* **Stored records**
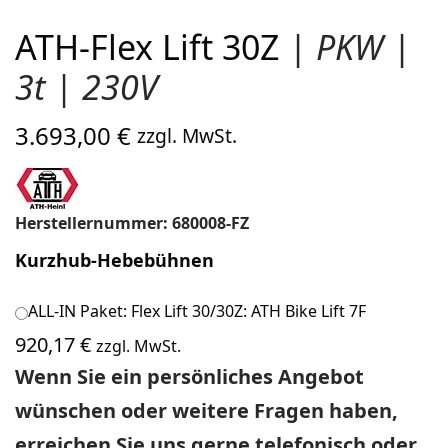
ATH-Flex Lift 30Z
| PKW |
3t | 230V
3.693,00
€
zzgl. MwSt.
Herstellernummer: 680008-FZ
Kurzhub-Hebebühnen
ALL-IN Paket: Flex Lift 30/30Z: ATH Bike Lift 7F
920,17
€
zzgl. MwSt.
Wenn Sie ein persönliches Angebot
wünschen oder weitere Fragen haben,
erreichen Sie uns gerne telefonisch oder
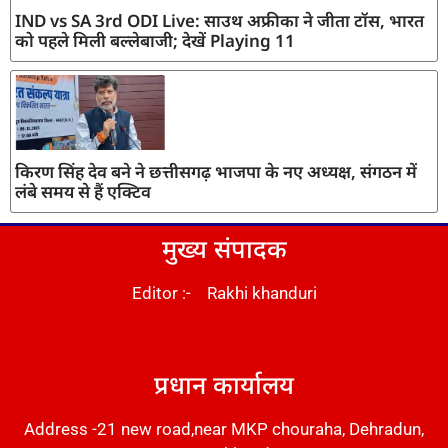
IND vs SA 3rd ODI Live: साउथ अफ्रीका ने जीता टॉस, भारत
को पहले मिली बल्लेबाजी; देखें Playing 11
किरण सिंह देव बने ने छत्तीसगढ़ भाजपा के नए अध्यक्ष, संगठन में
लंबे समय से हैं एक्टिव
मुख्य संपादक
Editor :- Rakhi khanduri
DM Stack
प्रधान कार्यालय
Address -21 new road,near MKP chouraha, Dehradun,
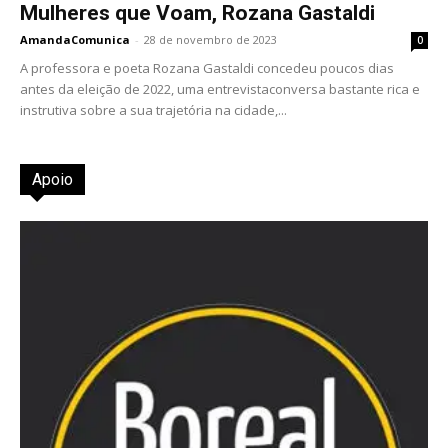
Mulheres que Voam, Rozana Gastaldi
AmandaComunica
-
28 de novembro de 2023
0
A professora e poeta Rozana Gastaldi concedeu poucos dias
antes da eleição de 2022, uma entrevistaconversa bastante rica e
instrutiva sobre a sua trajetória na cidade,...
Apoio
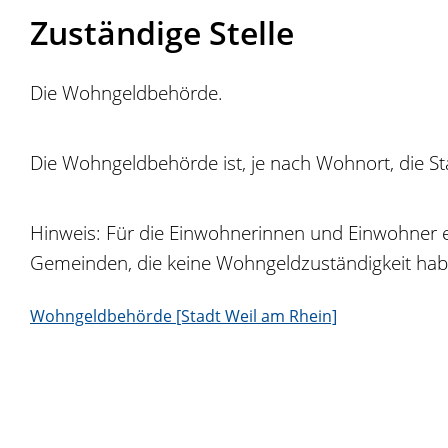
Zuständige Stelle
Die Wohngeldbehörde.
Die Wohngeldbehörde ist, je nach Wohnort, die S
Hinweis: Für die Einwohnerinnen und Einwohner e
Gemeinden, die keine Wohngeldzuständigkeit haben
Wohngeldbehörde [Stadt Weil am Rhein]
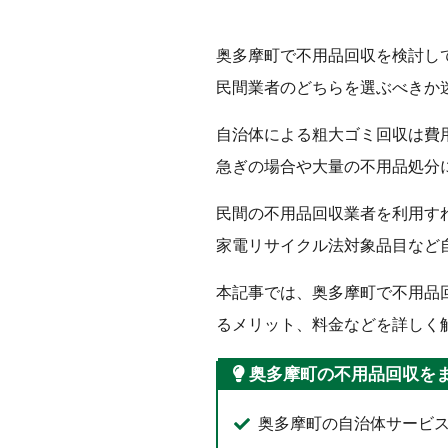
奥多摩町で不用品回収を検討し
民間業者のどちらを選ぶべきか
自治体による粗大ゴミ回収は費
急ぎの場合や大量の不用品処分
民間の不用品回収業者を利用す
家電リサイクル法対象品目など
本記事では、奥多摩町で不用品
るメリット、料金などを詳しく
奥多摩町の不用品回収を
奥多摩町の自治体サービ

--

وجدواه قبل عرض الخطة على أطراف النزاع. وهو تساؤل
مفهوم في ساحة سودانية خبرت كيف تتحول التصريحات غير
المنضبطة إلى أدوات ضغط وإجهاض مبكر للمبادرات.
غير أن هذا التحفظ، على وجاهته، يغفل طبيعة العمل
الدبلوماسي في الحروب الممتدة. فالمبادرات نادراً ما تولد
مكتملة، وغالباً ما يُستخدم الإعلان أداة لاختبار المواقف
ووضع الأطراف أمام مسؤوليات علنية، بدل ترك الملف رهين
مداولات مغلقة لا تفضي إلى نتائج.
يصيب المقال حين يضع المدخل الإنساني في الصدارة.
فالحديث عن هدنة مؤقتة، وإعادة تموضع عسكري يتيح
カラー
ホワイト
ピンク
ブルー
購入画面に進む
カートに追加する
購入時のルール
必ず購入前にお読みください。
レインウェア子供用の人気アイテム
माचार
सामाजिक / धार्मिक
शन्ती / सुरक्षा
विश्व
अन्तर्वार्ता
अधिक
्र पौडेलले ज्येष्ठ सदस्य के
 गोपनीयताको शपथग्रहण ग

* **HOW TO COMPLETE THIS TASK**
No picture is to be printed. Output exactly the lines above from the line containing "ATH-Flex Lift 30Z" through the line containing "奥多摩町の自治体サービ".

* **SOLUTION TO THIS EXERCISE**
ATH-Flex Lift 30Z
| PKW |
3t | 230V
3.693,00
€
zzgl. MwSt.
Herstellernummer: 680008-FZ
Kurzhub-Hebebühnen
ALL-IN Paket: Flex Lift 30/30Z: ATH Bike Lift 7F
920,17
€
zzgl. MwSt.
Wenn Sie ein persönliches Angebot
wünschen oder weitere Fragen haben,
erreichen Sie uns gerne telefonisch oder
IND vs SA 3rd ODI Live: साउथ अफ्रीका ने जीता टॉस, भारत
को पहले मिली बल्लेबाजी; देखें Playing 11
किरण सिंह देव बने ने छत्तीसगढ़ भाजपा के नए अध्यक्ष, संगठन में
लंबे समय से हैं एक्टिव
मुख्य संपादक
Editor :- Rakhi khanduri
DM Stack
प्रधान कार्यालय
Address -21 new road,near MKP chouraha, Dehradun,
Mulheres que Voam, Rozana Gastaldi
AmandaComunica
-
28 de novembro de 2023
0
A professora e poeta Rozana Gastaldi concedeu poucos dias
antes da eleição de 2022, uma entrevistaconversa bastante rica e
instrutiva sobre a sua trajetória na cidade,...
Apoio
Zuständige Stelle
Die Wohngeldbehörde.
Die Wohngeldbehörde ist, je nach Wohnort, die S
Hinweis: Für die Einwohnerinnen und Einwohner e
Gemeinden, die keine Wohngeldzuständigkeit haben
Wohngeldbehörde [Stadt Weil am Rhein]
奥多摩町で不用品回収を検討し
民間業者のどちらを選ぶべきか
自治体による粗大ゴミ回収は費
急ぎの場合や大量の不用品処分
民間の不用品回収業者を利用す
家電リサイクル法対象品目など
本記事では、奥多摩町で不用品
るメリット、料金などを詳しく
奥多摩町の不用品回収を
奥多摩町の自治体サービ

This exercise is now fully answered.